Women Face Worse Outcomes Post-Heart Attack When Treated with Beta-Blockers, New Study Finds

A large international study reveals that women face higher risks when treated with beta-blockers after a heart attack, highlighting the need for personalized treatment strategies.
A groundbreaking analysis from the REBOOT (Treatment with Beta-Blockers after Myocardial Infarction without Reduced Ejection Fraction) clinical trial has highlighted significant sex-specific differences in the effects of beta-blocker therapy following a heart attack. Conducted and coordinated by the Centro Nacional de Investigaciones Cardiovasculares (CNIC), this extensive international study, recently published in the European Heart Journal, raises important questions about the universality of current post-heart attack treatments.
REBOOT is the largest trial to date examining the impact of beta-blockers in patients who survive a myocardial infarction (heart attack) without substantial deterioration in cardiac function. Specifically, it included 8,505 patients from 109 hospitals across Spain and Italy, focusing on individuals with a left ventricular ejection fraction greater than 40%. While women represented a smaller proportion of the trial population—a common trend in cardiovascular research—they accounted for the largest number of women ever enrolled in a beta-blocker post-infarction study, providing valuable insights.
Participants were randomly assigned to receive either beta-blockers, a widely prescribed medication for heart attack recovery, or no beta-blockers, alongside standard care. The follow-up period averaged nearly four years. The findings revealed notable sex differences: men did not experience significant benefits or risks from beta-blocker treatment, whereas women treated with beta-blockers faced a markedly increased risk of death, reinfarction, or hospitalization for heart failure compared to women who did not receive the medication.
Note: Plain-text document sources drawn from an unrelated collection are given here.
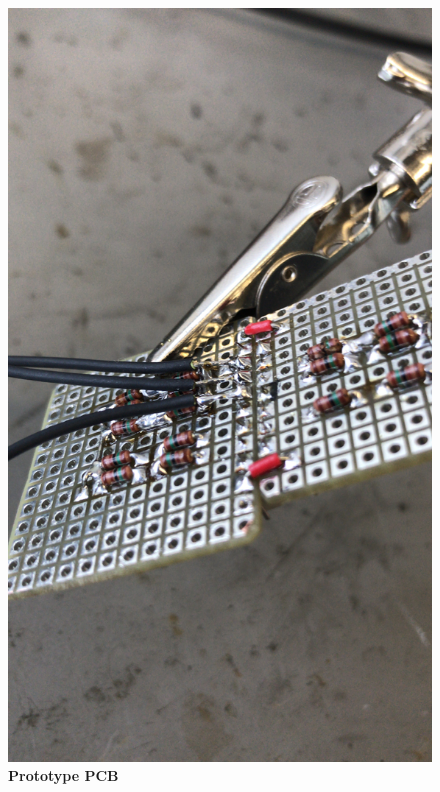 \begin{figure}[!t]
	\centering
	\includegraphics[width=1\columnwidth]{Appendix/haptic_feedback/handgemachtes_PCB_offen.JPG}
	\caption{\textbf{Prototype PCB}}
	\label{fig: PCB selfmade}
\end{figure}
Specifically, women on beta-blockers had a 2.7% higher absolute risk of mortality over the median follow-up of 3.7 years. The increased risk was particularly evident in women with fully normal cardiac function, indicated by a left ventricular ejection fraction of 50% or higher. In these cases, beta-blockers appeared to do more harm than good. Conversely, women with mild cardiac deterioration did not show the same elevated risk.
Additional analysis showed that women with infarctions often presented with a more complex cardiovascular profile despite overall worse outcomes. They were generally older, with higher incidences of hypertension, diabetes, and dyslipidemia, and more frequently experienced infarctions without obstructive coronary arteries (6% in women vs. 2% in men). Furthermore, women were less likely than men to receive some guideline-recommended therapies, including antiplatelets, statins, ACE inhibitors, ARBs, or participation in cardiac rehabilitation.
The study also confirmed that women had a worse overall prognosis than men, with a mortality rate of 4.3% compared to 3.6% in men during the study period. Leading the research, Dr. Borja Ibáñez emphasized that these findings reinforce previous observational data, demonstrating that women with infarctions tend to have a worse cardiovascular profile and prognosis. Crucially, the response to beta-blocker treatment differs by sex, underscoring the need for personalized therapy.
Cardiologist Xavier Rosselló highlighted the importance of considering sex differences in treatment decisions, suggesting that a one-size-fits-all approach may be ineffective or even harmful. The trial's insights imply that clinicians should carefully evaluate the risks and benefits of beta-blocker therapy in women after an uncomplicated heart attack, potentially adjusting doses or exploring alternative treatments.
The REBOOT trial's comprehensive data underscore a vital shift towards personalized medicine in cardiology. Tailoring treatments based on sex and individual patient profiles could significantly improve outcomes and reduce adverse effects for women. Dr. Valentín Fuster, CNIC General Director, emphasized the importance of recognizing these sex-based differences, stating that this study adds a crucial piece to understanding how cardiovascular responses vary between men and women and calls for a sex-specific approach to cardiovascular care.
Published by the CNIC in collaboration with the Mario Negri Institute in Italy, the REBOOT trial provides robust evidence that could influence future guidelines, promoting safer and more effective treatment strategies tailored to each patient's unique profile.